#### Instructions for the task:
Rewrite the listing below so that "scientific name" becomes "taxon name" everywhere it occurs, keeping everything else unchanged.
■ ■ ■ ■
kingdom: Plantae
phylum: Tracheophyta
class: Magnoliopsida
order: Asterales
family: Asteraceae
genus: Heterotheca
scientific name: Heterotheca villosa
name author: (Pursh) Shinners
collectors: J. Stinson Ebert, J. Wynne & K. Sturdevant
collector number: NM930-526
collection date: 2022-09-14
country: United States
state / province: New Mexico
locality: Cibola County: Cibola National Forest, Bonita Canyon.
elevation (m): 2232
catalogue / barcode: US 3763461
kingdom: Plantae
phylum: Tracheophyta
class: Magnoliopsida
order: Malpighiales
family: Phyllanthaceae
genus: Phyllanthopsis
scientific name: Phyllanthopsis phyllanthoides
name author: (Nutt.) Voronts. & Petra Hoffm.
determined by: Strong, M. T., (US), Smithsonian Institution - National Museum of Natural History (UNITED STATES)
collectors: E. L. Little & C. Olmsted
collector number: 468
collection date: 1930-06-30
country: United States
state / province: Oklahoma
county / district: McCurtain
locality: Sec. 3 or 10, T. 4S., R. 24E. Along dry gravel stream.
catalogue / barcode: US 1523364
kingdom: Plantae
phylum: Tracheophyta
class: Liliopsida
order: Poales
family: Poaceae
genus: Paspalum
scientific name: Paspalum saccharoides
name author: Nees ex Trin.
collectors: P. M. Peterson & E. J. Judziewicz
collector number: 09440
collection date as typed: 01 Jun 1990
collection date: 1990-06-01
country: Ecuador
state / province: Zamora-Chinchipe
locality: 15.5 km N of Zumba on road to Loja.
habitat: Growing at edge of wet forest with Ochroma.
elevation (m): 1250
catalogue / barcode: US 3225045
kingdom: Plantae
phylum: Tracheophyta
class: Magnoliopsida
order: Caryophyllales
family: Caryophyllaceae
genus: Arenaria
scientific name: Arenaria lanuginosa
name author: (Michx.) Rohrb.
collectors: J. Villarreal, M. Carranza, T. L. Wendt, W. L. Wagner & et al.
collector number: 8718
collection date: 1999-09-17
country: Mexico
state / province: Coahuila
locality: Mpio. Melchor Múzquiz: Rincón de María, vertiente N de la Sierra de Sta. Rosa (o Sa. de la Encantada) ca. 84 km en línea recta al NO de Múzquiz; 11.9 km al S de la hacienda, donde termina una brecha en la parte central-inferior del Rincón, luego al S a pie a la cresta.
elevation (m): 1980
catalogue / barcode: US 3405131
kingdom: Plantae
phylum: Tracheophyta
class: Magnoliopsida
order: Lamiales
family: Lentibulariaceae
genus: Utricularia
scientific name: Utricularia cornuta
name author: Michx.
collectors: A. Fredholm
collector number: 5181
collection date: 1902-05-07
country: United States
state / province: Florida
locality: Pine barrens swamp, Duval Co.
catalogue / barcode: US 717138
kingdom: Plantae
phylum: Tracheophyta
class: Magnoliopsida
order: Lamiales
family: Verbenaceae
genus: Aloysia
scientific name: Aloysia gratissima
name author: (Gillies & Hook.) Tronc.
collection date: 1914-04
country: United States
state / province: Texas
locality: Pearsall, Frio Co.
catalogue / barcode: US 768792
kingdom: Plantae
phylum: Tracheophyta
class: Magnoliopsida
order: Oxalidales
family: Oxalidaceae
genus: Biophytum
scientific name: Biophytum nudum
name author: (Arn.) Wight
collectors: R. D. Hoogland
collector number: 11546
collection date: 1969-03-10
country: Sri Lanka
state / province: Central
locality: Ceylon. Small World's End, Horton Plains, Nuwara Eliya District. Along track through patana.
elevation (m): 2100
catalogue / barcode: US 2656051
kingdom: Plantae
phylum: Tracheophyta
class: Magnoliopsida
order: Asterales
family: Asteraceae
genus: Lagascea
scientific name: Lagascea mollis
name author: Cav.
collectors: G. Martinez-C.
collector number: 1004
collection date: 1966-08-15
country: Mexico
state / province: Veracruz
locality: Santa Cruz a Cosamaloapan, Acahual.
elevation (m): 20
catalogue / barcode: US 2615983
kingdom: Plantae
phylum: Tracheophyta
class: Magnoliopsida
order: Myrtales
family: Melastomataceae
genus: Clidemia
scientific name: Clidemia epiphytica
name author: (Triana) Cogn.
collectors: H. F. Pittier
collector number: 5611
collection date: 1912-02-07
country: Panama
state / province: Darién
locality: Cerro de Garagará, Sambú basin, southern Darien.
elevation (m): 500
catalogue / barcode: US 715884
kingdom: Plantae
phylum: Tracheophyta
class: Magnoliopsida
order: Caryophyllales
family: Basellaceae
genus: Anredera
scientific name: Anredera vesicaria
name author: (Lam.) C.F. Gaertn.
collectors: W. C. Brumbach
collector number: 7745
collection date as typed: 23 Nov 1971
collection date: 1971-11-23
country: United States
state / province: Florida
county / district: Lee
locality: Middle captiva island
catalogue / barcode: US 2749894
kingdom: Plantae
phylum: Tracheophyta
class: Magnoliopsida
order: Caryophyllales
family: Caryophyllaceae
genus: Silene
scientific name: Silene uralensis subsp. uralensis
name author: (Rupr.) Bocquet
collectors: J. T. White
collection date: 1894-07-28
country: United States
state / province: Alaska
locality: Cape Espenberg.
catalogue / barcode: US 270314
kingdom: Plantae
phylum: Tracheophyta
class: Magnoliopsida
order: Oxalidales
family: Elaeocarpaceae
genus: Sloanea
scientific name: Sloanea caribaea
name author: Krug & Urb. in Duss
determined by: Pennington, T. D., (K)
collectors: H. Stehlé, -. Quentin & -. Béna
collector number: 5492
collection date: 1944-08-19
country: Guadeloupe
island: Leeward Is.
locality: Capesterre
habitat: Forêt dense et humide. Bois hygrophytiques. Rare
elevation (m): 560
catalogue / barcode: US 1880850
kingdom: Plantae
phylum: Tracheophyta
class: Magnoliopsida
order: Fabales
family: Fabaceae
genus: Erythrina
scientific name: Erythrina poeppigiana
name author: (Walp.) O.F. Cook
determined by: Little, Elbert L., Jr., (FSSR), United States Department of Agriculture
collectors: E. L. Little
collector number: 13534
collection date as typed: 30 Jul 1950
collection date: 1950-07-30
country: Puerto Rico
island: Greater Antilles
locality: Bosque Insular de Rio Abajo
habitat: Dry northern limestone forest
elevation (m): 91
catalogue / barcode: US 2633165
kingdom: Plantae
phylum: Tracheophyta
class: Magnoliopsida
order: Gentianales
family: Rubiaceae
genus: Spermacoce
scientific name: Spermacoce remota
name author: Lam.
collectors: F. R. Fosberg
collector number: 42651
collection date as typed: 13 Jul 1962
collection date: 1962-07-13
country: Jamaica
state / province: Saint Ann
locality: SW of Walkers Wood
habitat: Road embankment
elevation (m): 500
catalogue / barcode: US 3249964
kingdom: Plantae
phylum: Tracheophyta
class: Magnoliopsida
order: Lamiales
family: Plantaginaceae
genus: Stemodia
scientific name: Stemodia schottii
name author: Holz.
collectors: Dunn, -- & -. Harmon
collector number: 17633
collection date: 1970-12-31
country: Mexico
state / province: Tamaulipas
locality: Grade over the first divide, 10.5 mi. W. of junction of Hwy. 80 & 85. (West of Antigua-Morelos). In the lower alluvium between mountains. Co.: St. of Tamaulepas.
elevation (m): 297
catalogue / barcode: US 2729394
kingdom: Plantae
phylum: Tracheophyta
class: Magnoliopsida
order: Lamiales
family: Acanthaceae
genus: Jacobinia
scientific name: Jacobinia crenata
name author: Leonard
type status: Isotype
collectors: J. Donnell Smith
■ ■ ■ ■
#### Result of the task:
kingdom: Plantae
phylum: Tracheophyta
class: Magnoliopsida
order: Asterales
family: Asteraceae
genus: Heterotheca
taxon name: Heterotheca villosa
name author: (Pursh) Shinners
collectors: J. Stinson Ebert, J. Wynne & K. Sturdevant
collector number: NM930-526
collection date: 2022-09-14
country: United States
state / province: New Mexico
locality: Cibola County: Cibola National Forest, Bonita Canyon.
elevation (m): 2232
catalogue / barcode: US 3763461
kingdom: Plantae
phylum: Tracheophyta
class: Magnoliopsida
order: Malpighiales
family: Phyllanthaceae
genus: Phyllanthopsis
taxon name: Phyllanthopsis phyllanthoides
name author: (Nutt.) Voronts. & Petra Hoffm.
determined by: Strong, M. T., (US), Smithsonian Institution - National Museum of Natural History (UNITED STATES)
collectors: E. L. Little & C. Olmsted
collector number: 468
collection date: 1930-06-30
country: United States
state / province: Oklahoma
county / district: McCurtain
locality: Sec. 3 or 10, T. 4S., R. 24E. Along dry gravel stream.
catalogue / barcode: US 1523364
kingdom: Plantae
phylum: Tracheophyta
class: Liliopsida
order: Poales
family: Poaceae
genus: Paspalum
taxon name: Paspalum saccharoides
name author: Nees ex Trin.
collectors: P. M. Peterson & E. J. Judziewicz
collector number: 09440
collection date as typed: 01 Jun 1990
collection date: 1990-06-01
country: Ecuador
state / province: Zamora-Chinchipe
locality: 15.5 km N of Zumba on road to Loja.
habitat: Growing at edge of wet forest with Ochroma.
elevation (m): 1250
catalogue / barcode: US 3225045
kingdom: Plantae
phylum: Tracheophyta
class: Magnoliopsida
order: Caryophyllales
family: Caryophyllaceae
genus: Arenaria
taxon name: Arenaria lanuginosa
name author: (Michx.) Rohrb.
collectors: J. Villarreal, M. Carranza, T. L. Wendt, W. L. Wagner & et al.
collector number: 8718
collection date: 1999-09-17
country: Mexico
state / province: Coahuila
locality: Mpio. Melchor Múzquiz: Rincón de María, vertiente N de la Sierra de Sta. Rosa (o Sa. de la Encantada) ca. 84 km en línea recta al NO de Múzquiz; 11.9 km al S de la hacienda, donde termina una brecha en la parte central-inferior del Rincón, luego al S a pie a la cresta.
elevation (m): 1980
catalogue / barcode: US 3405131
kingdom: Plantae
phylum: Tracheophyta
class: Magnoliopsida
order: Lamiales
family: Lentibulariaceae
genus: Utricularia
taxon name: Utricularia cornuta
name author: Michx.
collectors: A. Fredholm
collector number: 5181
collection date: 1902-05-07
country: United States
state / province: Florida
locality: Pine barrens swamp, Duval Co.
catalogue / barcode: US 717138
kingdom: Plantae
phylum: Tracheophyta
class: Magnoliopsida
order: Lamiales
family: Verbenaceae
genus: Aloysia
taxon name: Aloysia gratissima
name author: (Gillies & Hook.) Tronc.
collection date: 1914-04
country: United States
state / province: Texas
locality: Pearsall, Frio Co.
catalogue / barcode: US 768792
kingdom: Plantae
phylum: Tracheophyta
class: Magnoliopsida
order: Oxalidales
family: Oxalidaceae
genus: Biophytum
taxon name: Biophytum nudum
name author: (Arn.) Wight
collectors: R. D. Hoogland
collector number: 11546
collection date: 1969-03-10
country: Sri Lanka
state / province: Central
locality: Ceylon. Small World's End, Horton Plains, Nuwara Eliya District. Along track through patana.
elevation (m): 2100
catalogue / barcode: US 2656051
kingdom: Plantae
phylum: Tracheophyta
class: Magnoliopsida
order: Asterales
family: Asteraceae
genus: Lagascea
taxon name: Lagascea mollis
name author: Cav.
collectors: G. Martinez-C.
collector number: 1004
collection date: 1966-08-15
country: Mexico
state / province: Veracruz
locality: Santa Cruz a Cosamaloapan, Acahual.
elevation (m): 20
catalogue / barcode: US 2615983
kingdom: Plantae
phylum: Tracheophyta
class: Magnoliopsida
order: Myrtales
family: Melastomataceae
genus: Clidemia
taxon name: Clidemia epiphytica
name author: (Triana) Cogn.
collectors: H. F. Pittier
collector number: 5611
collection date: 1912-02-07
country: Panama
state / province: Darién
locality: Cerro de Garagará, Sambú basin, southern Darien.
elevation (m): 500
catalogue / barcode: US 715884
kingdom: Plantae
phylum: Tracheophyta
class: Magnoliopsida
order: Caryophyllales
family: Basellaceae
genus: Anredera
taxon name: Anredera vesicaria
name author: (Lam.) C.F. Gaertn.
collectors: W. C. Brumbach
collector number: 7745
collection date as typed: 23 Nov 1971
collection date: 1971-11-23
country: United States
state / province: Florida
county / district: Lee
locality: Middle captiva island
catalogue / barcode: US 2749894
kingdom: Plantae
phylum: Tracheophyta
class: Magnoliopsida
order: Caryophyllales
family: Caryophyllaceae
genus: Silene
taxon name: Silene uralensis subsp. uralensis
name author: (Rupr.) Bocquet
collectors: J. T. White
collection date: 1894-07-28
country: United States
state / province: Alaska
locality: Cape Espenberg.
catalogue / barcode: US 270314
kingdom: Plantae
phylum: Tracheophyta
class: Magnoliopsida
order: Oxalidales
family: Elaeocarpaceae
genus: Sloanea
taxon name: Sloanea caribaea
name author: Krug & Urb. in Duss
determined by: Pennington, T. D., (K)
collectors: H. Stehlé, -. Quentin & -. Béna
collector number: 5492
collection date: 1944-08-19
country: Guadeloupe
island: Leeward Is.
locality: Capesterre
habitat: Forêt dense et humide. Bois hygrophytiques. Rare
elevation (m): 560
catalogue / barcode: US 1880850
kingdom: Plantae
phylum: Tracheophyta
class: Magnoliopsida
order: Fabales
family: Fabaceae
genus: Erythrina
taxon name: Erythrina poeppigiana
name author: (Walp.) O.F. Cook
determined by: Little, Elbert L., Jr., (FSSR), United States Department of Agriculture
collectors: E. L. Little
collector number: 13534
collection date as typed: 30 Jul 1950
collection date: 1950-07-30
country: Puerto Rico
island: Greater Antilles
locality: Bosque Insular de Rio Abajo
habitat: Dry northern limestone forest
elevation (m): 91
catalogue / barcode: US 2633165
kingdom: Plantae
phylum: Tracheophyta
class: Magnoliopsida
order: Gentianales
family: Rubiaceae
genus: Spermacoce
taxon name: Spermacoce remota
name author: Lam.
collectors: F. R. Fosberg
collector number: 42651
collection date as typed: 13 Jul 1962
collection date: 1962-07-13
country: Jamaica
state / province: Saint Ann
locality: SW of Walkers Wood
habitat: Road embankment
elevation (m): 500
catalogue / barcode: US 3249964
kingdom: Plantae
phylum: Tracheophyta
class: Magnoliopsida
order: Lamiales
family: Plantaginaceae
genus: Stemodia
taxon name: Stemodia schottii
name author: Holz.
collectors: Dunn, -- & -. Harmon
collector number: 17633
collection date: 1970-12-31
country: Mexico
state / province: Tamaulipas
locality: Grade over the first divide, 10.5 mi. W. of junction of Hwy. 80 & 85. (West of Antigua-Morelos). In the lower alluvium between mountains. Co.: St. of Tamaulepas.
elevation (m): 297
catalogue / barcode: US 2729394
kingdom: Plantae
phylum: Tracheophyta
class: Magnoliopsida
order: Lamiales
family: Acanthaceae
genus: Jacobinia
taxon name: Jacobinia crenata
name author: Leonard
type status: Isotype
collectors: J. Donnell Smith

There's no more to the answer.